▸ **READING TEXT**
----
3.5 Other Exploratory Analysis with SafeGraph Data

The SafeGraph dataset is incredibly rich and there are many more fascinating variables to investigate. The following section shows a selection of other discrete analyses that we conducted on the SafeGraph dataset that had interesting implications for our use case.

Distance from Home

Figures 3.5.1 and 3.5.2 below visualize SafeGraph “distance_from_home” variable, which takes the average distance traveled from a visitor’s home to the point of interest along the corridor. For Figure 3.5.1, we have aggregated this variable by corridor to show that on average, visitors travel farther to Center Center and corridors close to the city’s border. Smaller corridors throughout the city draw more local visitors that travel shorter distances. One possible explanation for this pattern could be the presence of job hubs. With jobs concentrated in Center City and a handful of other centers, such as the airport in Southwest Philadelphia and the Navy Yard in South Philadelphia, this could indicate that the people are willing to travel relatively long distances to these corridors. Another possible explanation for this pattern could be the connectivity of these corridors. The commercial corridors in Center City are well-served by public transit and the corridors located close to the city’s border, particularly around South Philly are well connected to the interstate network, facilitating car travel to these destinations. Finally, tourism could play a role in the aggregated distance from home variable. Most of the city’s tourist-friendly attractions are located in the city core, so visitors from outside of Philadelphia could be skewing this variable higher.
----
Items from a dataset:
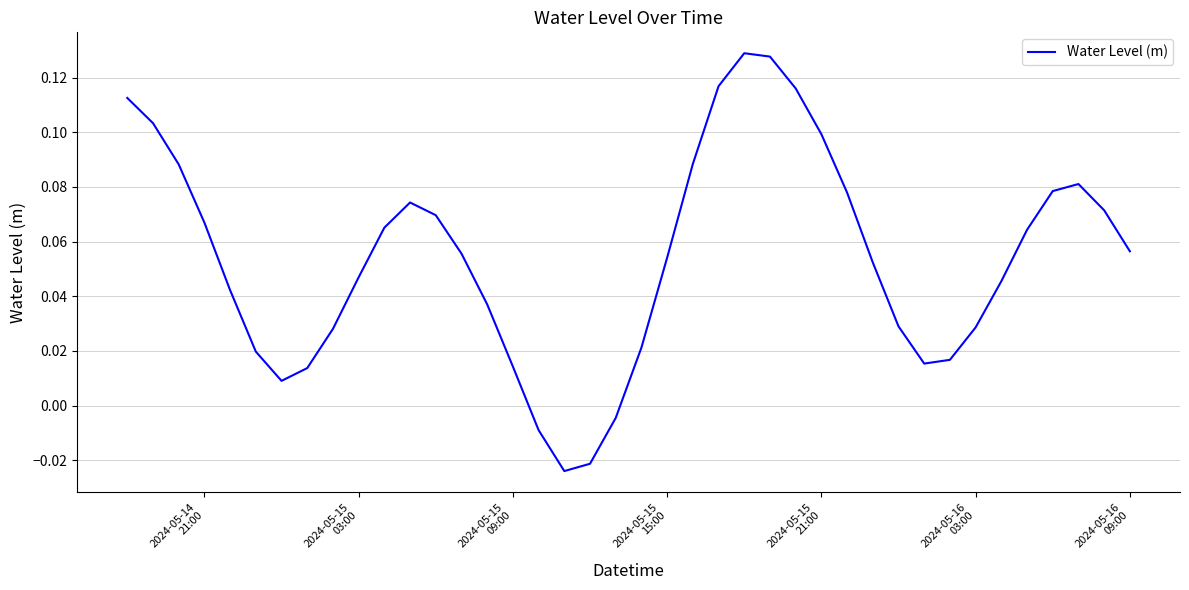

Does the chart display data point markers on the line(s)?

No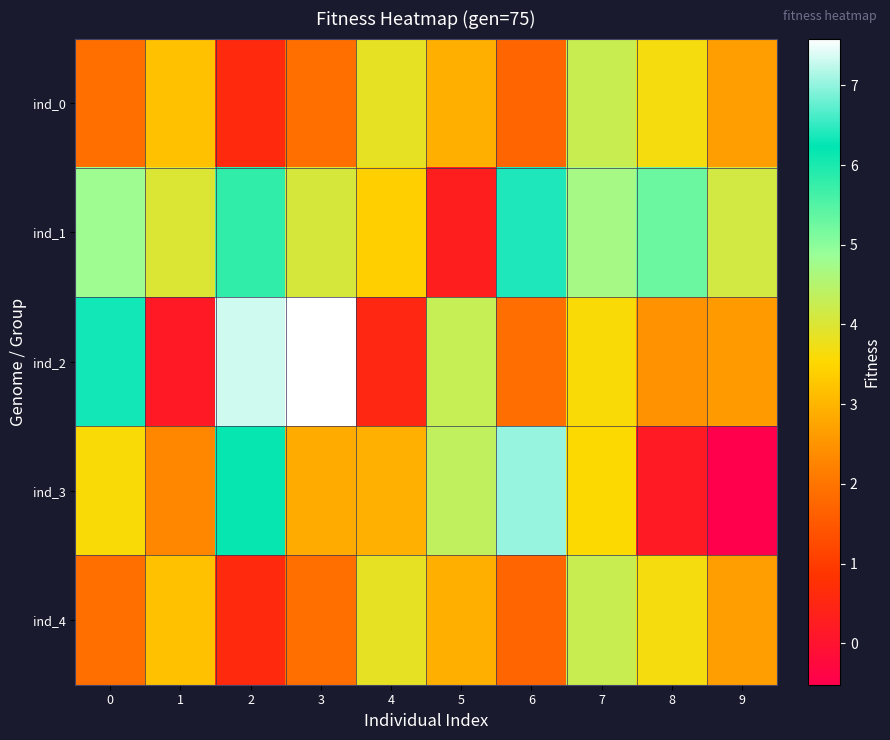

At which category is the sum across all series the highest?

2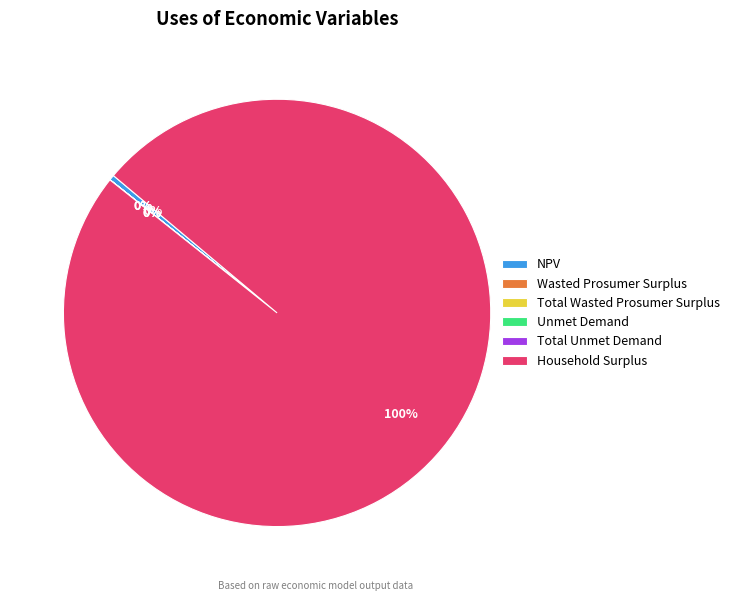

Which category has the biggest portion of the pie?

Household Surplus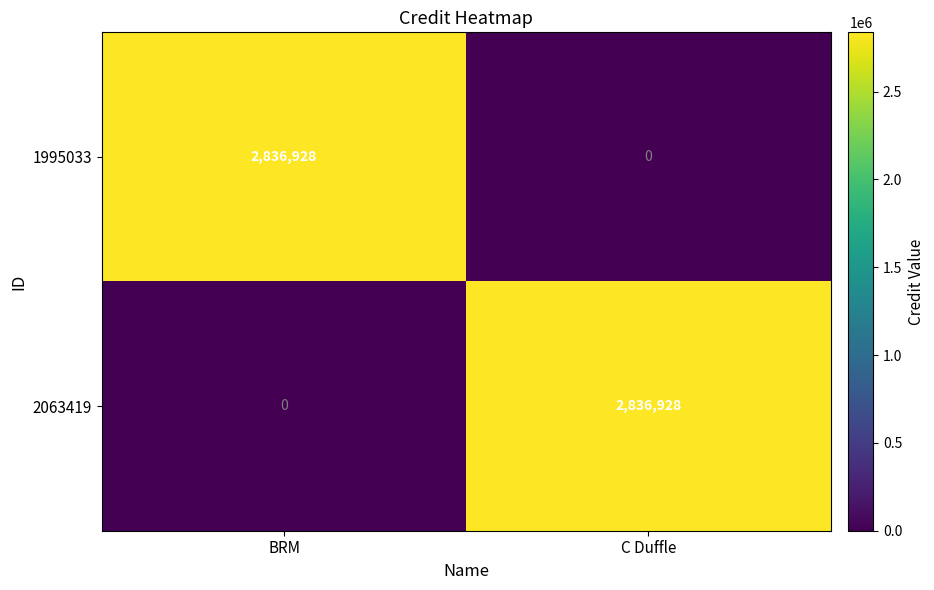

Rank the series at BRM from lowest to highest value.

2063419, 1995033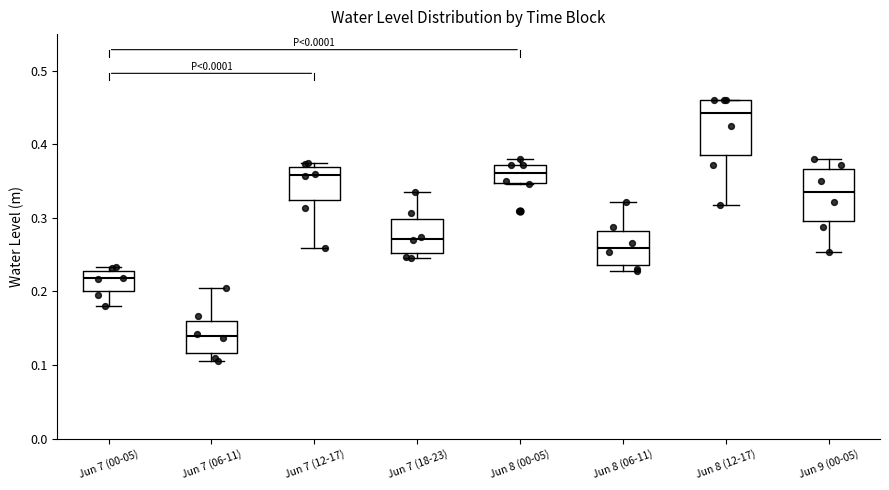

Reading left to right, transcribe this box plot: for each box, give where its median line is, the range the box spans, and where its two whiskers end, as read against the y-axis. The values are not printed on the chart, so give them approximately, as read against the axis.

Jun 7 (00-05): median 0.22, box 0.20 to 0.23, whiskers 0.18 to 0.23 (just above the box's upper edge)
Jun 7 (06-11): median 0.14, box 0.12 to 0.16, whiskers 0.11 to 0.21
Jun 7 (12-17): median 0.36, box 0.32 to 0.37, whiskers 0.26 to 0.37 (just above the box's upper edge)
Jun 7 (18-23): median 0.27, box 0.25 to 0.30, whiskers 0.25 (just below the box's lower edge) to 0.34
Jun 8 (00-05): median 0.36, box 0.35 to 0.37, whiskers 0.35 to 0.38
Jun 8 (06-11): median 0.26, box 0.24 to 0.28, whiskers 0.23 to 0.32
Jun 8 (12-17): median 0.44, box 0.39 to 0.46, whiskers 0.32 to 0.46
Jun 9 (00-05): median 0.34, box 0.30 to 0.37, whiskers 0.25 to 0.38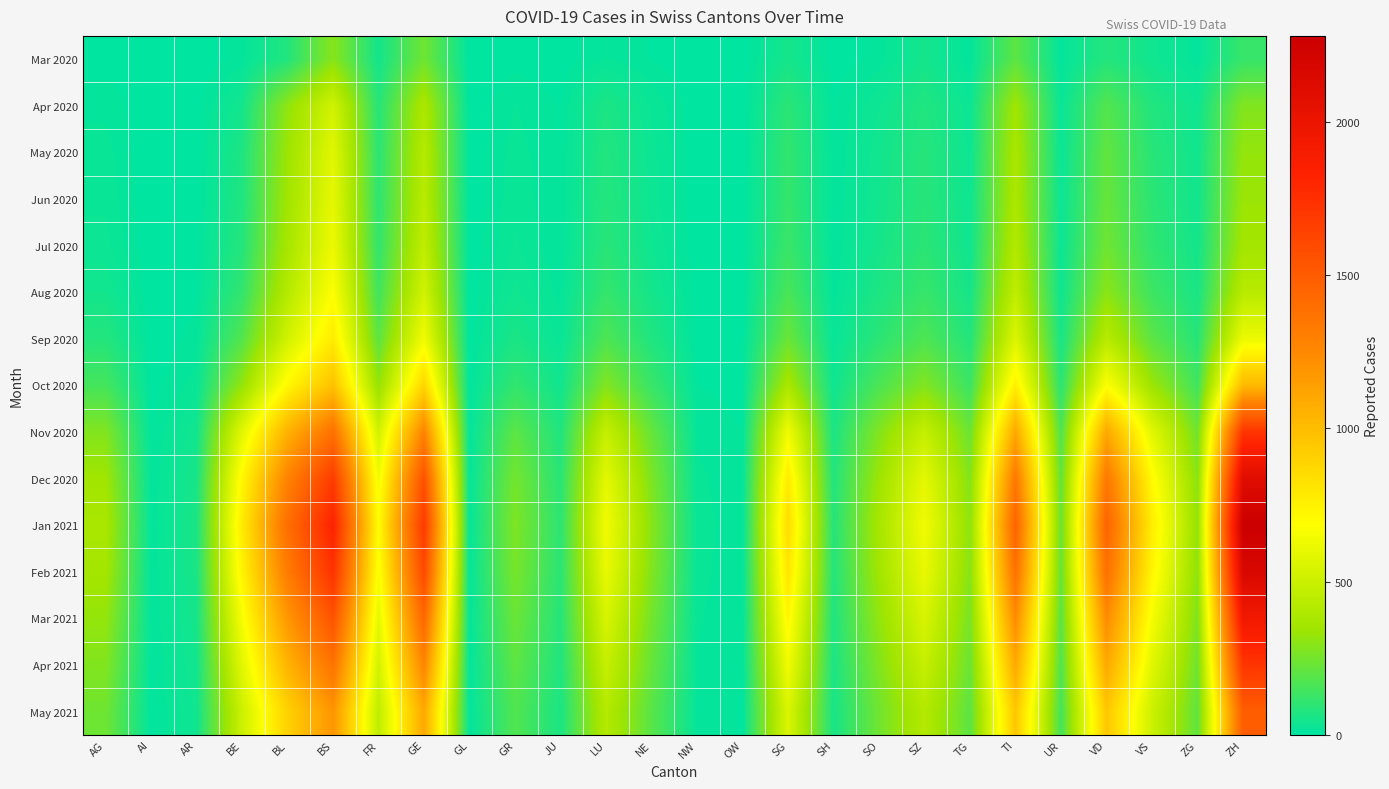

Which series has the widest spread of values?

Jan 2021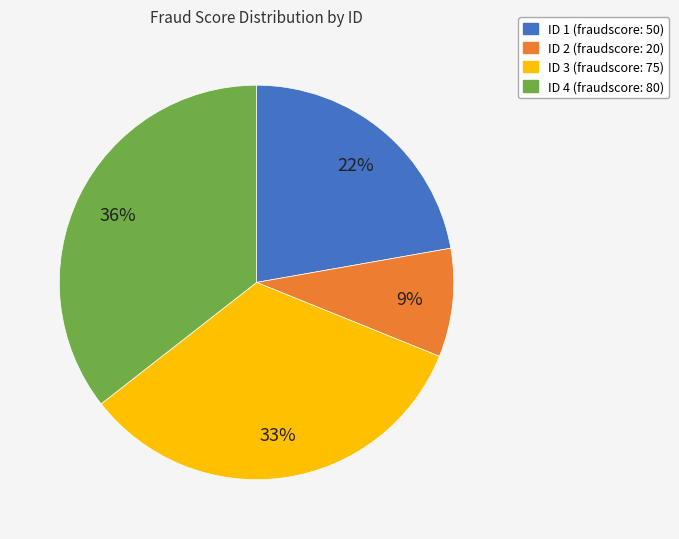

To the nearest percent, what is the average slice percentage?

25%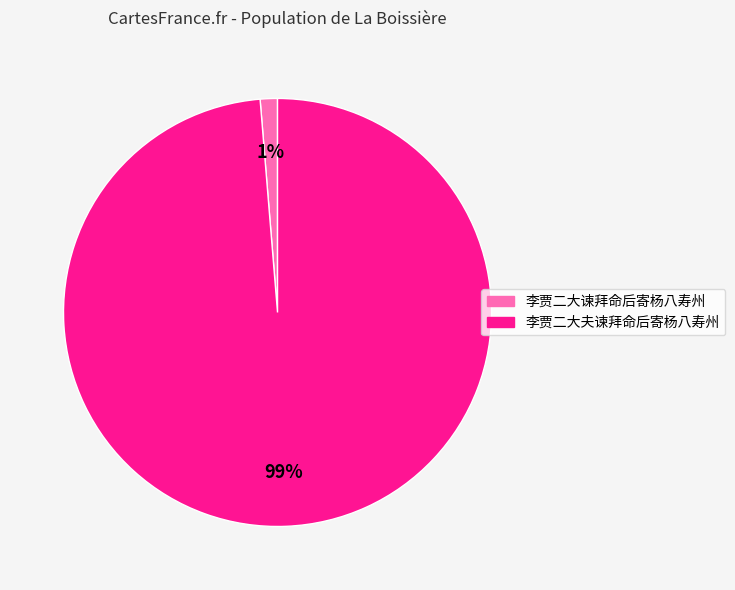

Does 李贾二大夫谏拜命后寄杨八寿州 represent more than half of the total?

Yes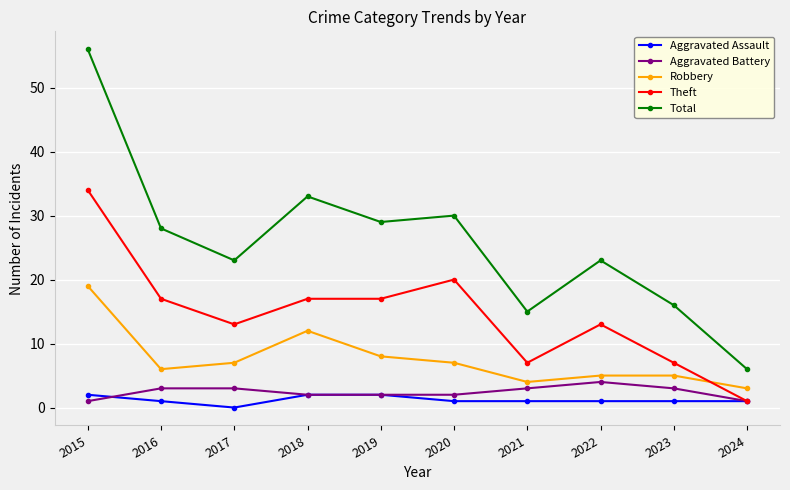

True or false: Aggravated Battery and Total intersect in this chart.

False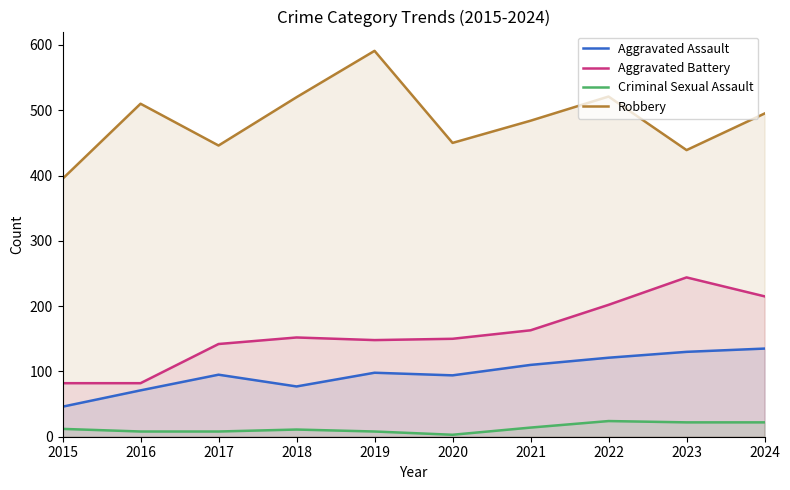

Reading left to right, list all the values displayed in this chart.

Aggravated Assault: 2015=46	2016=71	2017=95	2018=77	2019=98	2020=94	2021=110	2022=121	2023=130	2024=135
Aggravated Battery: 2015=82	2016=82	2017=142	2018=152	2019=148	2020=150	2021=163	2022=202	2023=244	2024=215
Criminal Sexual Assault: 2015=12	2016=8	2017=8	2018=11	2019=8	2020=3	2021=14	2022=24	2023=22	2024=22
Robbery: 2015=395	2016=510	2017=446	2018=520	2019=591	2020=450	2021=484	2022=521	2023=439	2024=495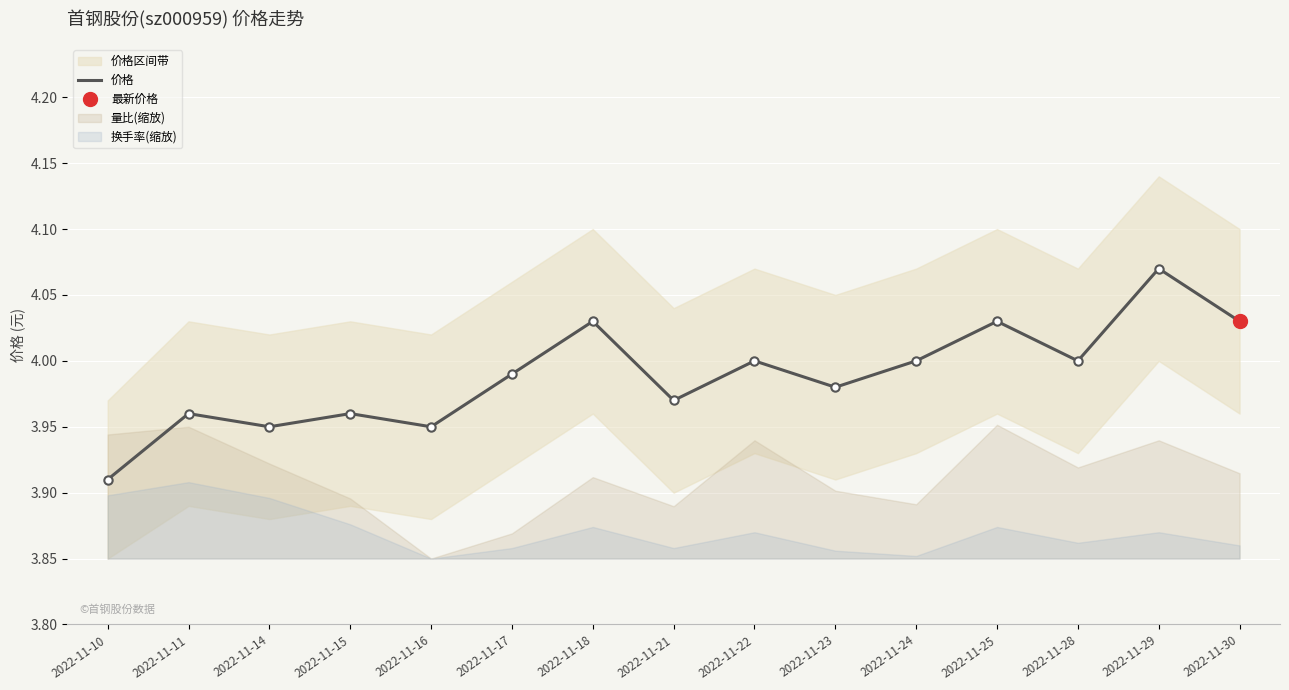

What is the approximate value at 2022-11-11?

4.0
----
▸ **WHAT YOU NEED TO DO**
In the SafeGraph passage, rewrite the stretch from "3.5 Other Exploratory" through "our use case." with "dataset" changed to "data set".

▸ **WRITTEN ANSWER**
3.5 Other Exploratory Analysis with SafeGraph Data

The SafeGraph data set is incredibly rich and there are many more fascinating variables to investigate. The following section shows a selection of other discrete analyses that we conducted on the SafeGraph data set that had interesting implications for our use case.